### Work request
From the listing, collect all lines containing the word "assign".

[[ Records for processing open ]]

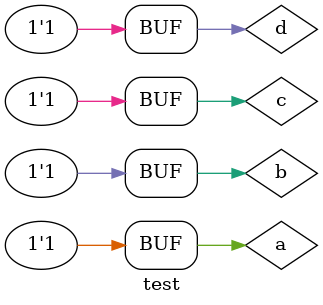
<source format=v>


module ex01 (s,a,b,c,d);
output s;
input a,b,c,d;

not NOT1 (an,a);
not NOT2 (cn,c);
and AND1 (temp1,a,cn,d);
and AND2 (temp2,an,c);
and AND2 (temp3,b,d);
and AND3 (temp4,b,c);
or OR1(s,temp1,temp2,temp3,temp4);

endmodule // ex01

// -----------------------------
// -- test Ex01
// -----------------------------

module test;
 reg a,b,c,d;
 wire s;
           
// instancia
ex01 EX01(s,a,b,c,d);
 
initial begin:start
      a=0;b=0;c=0;d=0;
 end
 
 
 // parte principal
 initial begin:main
      $display("Guia 08_01 - Alyson Deives - 416589");
      $display("Simplificação de Circuitos por Quine McCluskey\n");
		$display("\nA B C D | S  \n");
		$monitor("%b %b %b %b | %b", a,b,c,d,s); 
  
  		#1 a=0;b=0;c=0;d=0;
		#1 a=0;b=0;c=0;d=1;
		#1 a=0;b=0;c=1;d=0;
		#1 a=0;b=0;c=1;d=1;
		#1 a=0;b=1;c=0;d=0;
		#1 a=0;b=1;c=0;d=1;
		#1 a=0;b=1;c=1;d=0;
		#1 a=0;b=1;c=1;d=1;
		#1 a=1;b=0;c=0;d=0;
		#1 a=1;b=0;c=0;d=1;
		#1 a=1;b=0;c=1;d=0;
		#1 a=1;b=0;c=1;d=1;
		#1 a=1;b=1;c=0;d=0;
		#1 a=1;b=1;c=0;d=1;
		#1 a=1;b=1;c=1;d=0;
		#1 a=1;b=1;c=1;d=1;
end		
endmodule // testhalfadder_nor


	// -----------------------------
	// -- TESTE
	// -----------------------------
	 // -- Guia 08_01 - Alyson Deives - 416589
//     -- Simplificação de Circuitos por Quine McCluskey
//     -- 
//     -- 
//     -- A B C D | S  
//     -- 
//     -- 0 0 0 0 | 0
//     -- 0 0 0 1 | 0
//     -- 0 0 1 0 | 1
//     -- 0 0 1 1 | 1
//     -- 0 1 0 0 | 0
//     -- 0 1 0 1 | 1
//     -- 0 1 1 0 | 1
//     -- 0 1 1 1 | 1
//     -- 1 0 0 0 | 0
//     -- 1 0 0 1 | 1
//     -- 1 0 1 0 | 0
//     -- 1 0 1 1 | 0
//     -- 1 1 0 0 | 0
//     -- 1 1 0 1 | 1
//     -- 1 1 1 0 | 1
//     -- 1 1 1 1 | 1
</source>
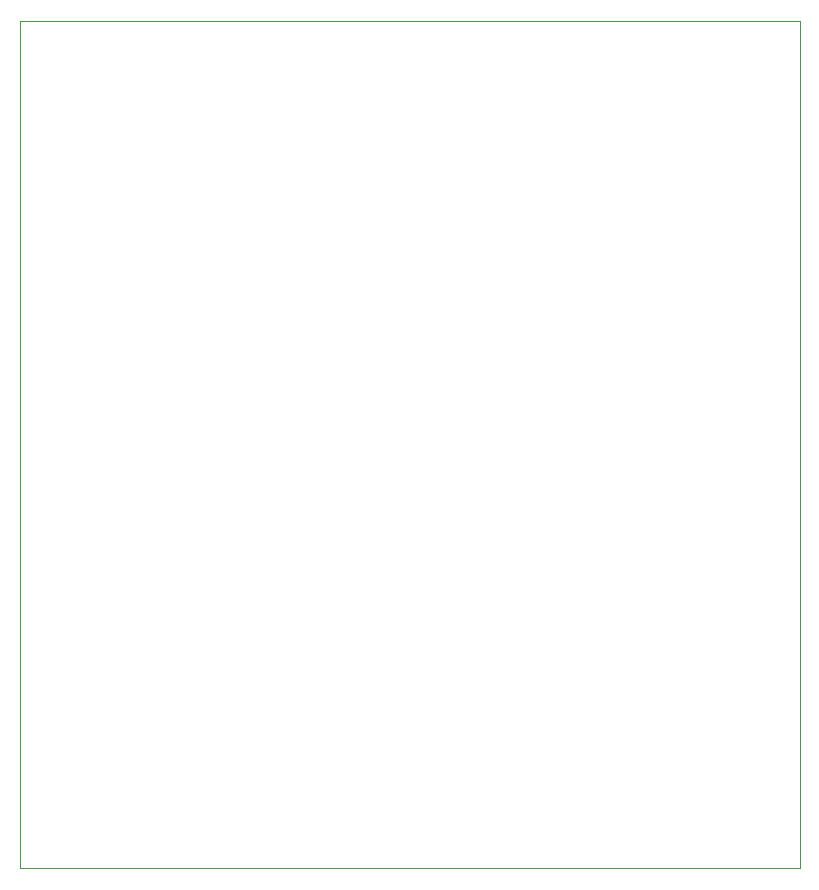
<source format=gm1>
G04 #@! TF.GenerationSoftware,KiCad,Pcbnew,5.1.9-73d0e3b20d~88~ubuntu20.04.1*
G04 #@! TF.CreationDate,2021-04-19T12:44:21+02:00*
G04 #@! TF.ProjectId,Inverter,496e7665-7274-4657-922e-6b696361645f,rev?*
G04 #@! TF.SameCoordinates,Original*
G04 #@! TF.FileFunction,Profile,NP*
%FSLAX46Y46*%
G04 Gerber Fmt 4.6, Leading zero omitted, Abs format (unit mm)*
G04 Created by KiCad (PCBNEW 5.1.9-73d0e3b20d~88~ubuntu20.04.1) date 2021-04-19 12:44:21*
%MOMM*%
%LPD*%
G01*
G04 APERTURE LIST*
G04 #@! TA.AperFunction,Profile*
%ADD10C,0.050000*%
G04 #@! TD*
G04 APERTURE END LIST*
D10*
X68580000Y-129540000D02*
X68580000Y-57785000D01*
X134620000Y-129540000D02*
X68580000Y-129540000D01*
X134620000Y-57785000D02*
X134620000Y-129540000D01*
X68580000Y-57785000D02*
X134620000Y-57785000D01*
M02*

</source>
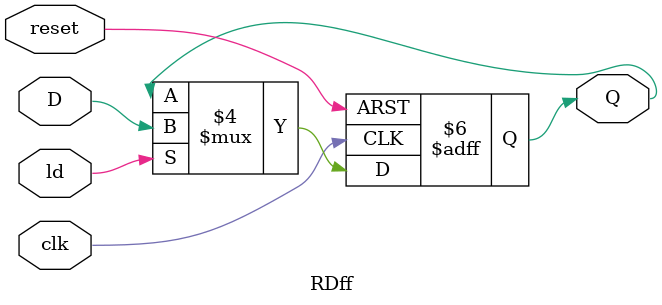
<source format=sv>
`timescale 1ns / 1ps


module RDff(
    input clk,
    input reset,
    input ld,
    input logic D,
    output logic Q
    );



always @(posedge clk, negedge reset) begin
    if (~reset) 
        Q <= 1'b0;
    else if (ld) 
        Q <= D;
    else Q <= Q;
    
end


endmodule

</source>
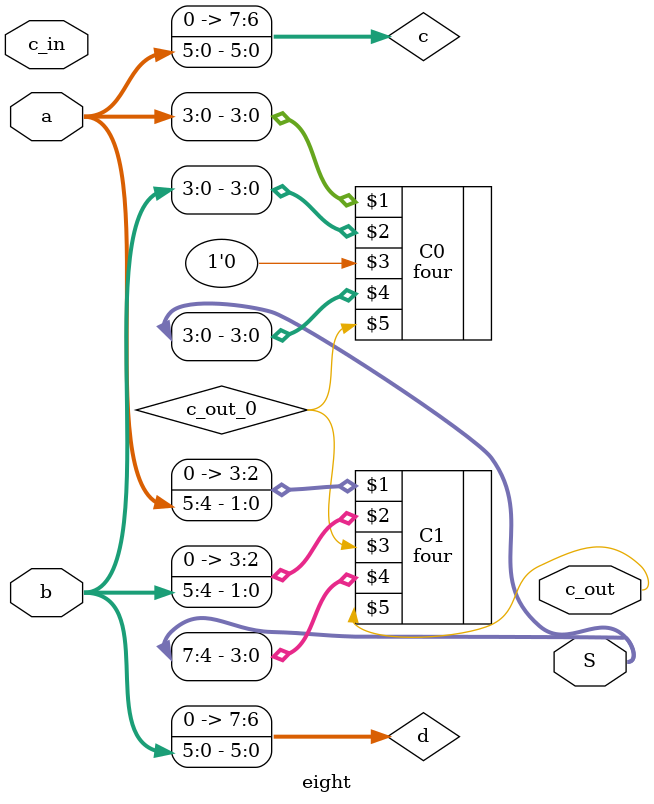
<source format=v>
`timescale 1ns / 1ps
module eight(a,b,c_in,S,c_out);
input [5:0] a,b;
input c_in;
output [7:0] S;
output c_out;
wire c_out_0;
wire [7:0] c,d;
assign c[5:0] = a[5:0];
assign d[5:0] = b[5:0];
assign c[7:6] = 2'b00;
assign d[7:6] = 2'b00;
four C0(c[3:0],d[3:0],1'b0,S[3:0],c_out_0);
four C1(c[7:4],d[7:4],c_out_0,S[7:4],c_out);
endmodule

</source>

[[ Records for processing closed ]]

### Your response
assign c[5:0] = a[5:0];
assign d[5:0] = b[5:0];
assign c[7:6] = 2'b00;
assign d[7:6] = 2'b00;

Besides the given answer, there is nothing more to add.